Lucha contra las algas

Una coloración verdosa delata la presencia de algas a causa normalmente de una desinfección deficiente. Las algas pueden estar en suspensión o estar adheridas a superficies rugosas del vaso, y se alimentan de la luz solar y de sustancias nitrogenadas.

En lugares sombríos sobreviven en forma de esporas que crecen rápidamente a la luz del sol. Son sensibles a la temperatura y dan menos problemas en invierno. Una desinfección correcta es suficiente para impedir el desarrollo de algas, siempre que no existan “zonas muertas” en el vaso.

Si hubiese problemas de algas con mucha frecuencia, se podría hacer una supercloración localizada en los puntos problemáticos y en ausencia de bañistas.  Delante de un crecimiento repentino de algas, se deberá cerrar la piscina y hacer un tratamiento de choque o vaciar el vaso. Antes de la reapertura se deberá controlar el pH y la concentración de desinfectante.

Hay que tener presente  que la formación de algas causa superficies resbaladizas. Cuanto más tiempo se tarde en tratarlas, más difícil será eliminarlas. Lo ideal es intentar mantener los niveles adecuados de cloro  para mantener limpia de algas el agua.

Enturbiamiento

La causa principal son los sólidos en suspensión, posiblemente como consecuencia de un pH alto o de una filtración pobre.

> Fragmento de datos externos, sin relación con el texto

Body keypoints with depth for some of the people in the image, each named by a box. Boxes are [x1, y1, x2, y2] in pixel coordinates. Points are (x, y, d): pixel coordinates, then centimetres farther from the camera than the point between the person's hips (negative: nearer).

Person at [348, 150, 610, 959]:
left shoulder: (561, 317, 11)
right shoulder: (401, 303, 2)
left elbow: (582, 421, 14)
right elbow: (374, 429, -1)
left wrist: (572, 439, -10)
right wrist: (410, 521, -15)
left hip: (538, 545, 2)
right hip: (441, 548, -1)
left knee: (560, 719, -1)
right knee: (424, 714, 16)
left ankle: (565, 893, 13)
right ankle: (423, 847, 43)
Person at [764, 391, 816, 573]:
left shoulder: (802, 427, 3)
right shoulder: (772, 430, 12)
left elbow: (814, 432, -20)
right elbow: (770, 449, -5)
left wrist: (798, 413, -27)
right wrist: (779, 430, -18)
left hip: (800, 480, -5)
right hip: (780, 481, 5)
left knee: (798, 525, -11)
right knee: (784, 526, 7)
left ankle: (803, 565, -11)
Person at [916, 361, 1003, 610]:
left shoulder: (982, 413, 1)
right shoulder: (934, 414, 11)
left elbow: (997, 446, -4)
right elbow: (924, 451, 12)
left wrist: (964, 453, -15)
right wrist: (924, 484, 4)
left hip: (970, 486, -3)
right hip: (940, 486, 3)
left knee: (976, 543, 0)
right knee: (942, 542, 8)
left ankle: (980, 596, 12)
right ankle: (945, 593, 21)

El tratamiento adecuado en estos casos es intentar ajustar el pH entre 7,2 y 7,6, y utilizar un producto llamado Floculante (Sulfato de aluminio) para hacer decantar los sólidos en suspensión (que caigan al fondo) y luego retirarlos con aspirador de fondo.

Manchas en las paredes

Normalmente causadas por la corrosión de metales (cobre, hierro y manganeso) debido a un pH bajo.
Podemos solucionarlo ajustando el pH entre 7,2 y 7,6.

Olores desagradables

Son causados generalmente por el exceso de cloraminas.

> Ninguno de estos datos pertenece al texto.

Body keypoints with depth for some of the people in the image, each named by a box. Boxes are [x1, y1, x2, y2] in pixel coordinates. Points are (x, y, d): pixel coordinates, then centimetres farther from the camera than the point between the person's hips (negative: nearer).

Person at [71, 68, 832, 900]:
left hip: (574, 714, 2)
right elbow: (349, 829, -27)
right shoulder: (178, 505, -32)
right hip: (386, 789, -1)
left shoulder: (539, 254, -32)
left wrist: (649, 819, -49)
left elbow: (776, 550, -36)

Las cloraminas se forman cuando las moléculas de cloro libre se combinan con residuos orgánicos (por ejemplo, los procedentes de los bañistas o de las plantas que  rodean la piscina). El resultado es cloro combinado, totalmente ineficaz y con el característico olor a cloro. El cloro combinado convierte el agua en un entorno desagradable y causa irritación en los ojos y en la piel.

Su solución pasa por ajustar el pH entre 7,2 y 7,6 y hacer una renovación diaria del 5% del agua del vaso. También es muy importante para su solución evitar la aportación de materia orgánica a los vasos para no crear cloro residual combinado, que es la principal causa del mal olor.

Corrosión

 Los elementos que aceleran la corrosión son;

  • Un pH bajo.
  • Los oxidantes disueltos en el agua.
  • Las altas temperaturas.
  • Velocidades de filtración elevadas.

La solución pasa por mantener el agua químicamente equilibrada.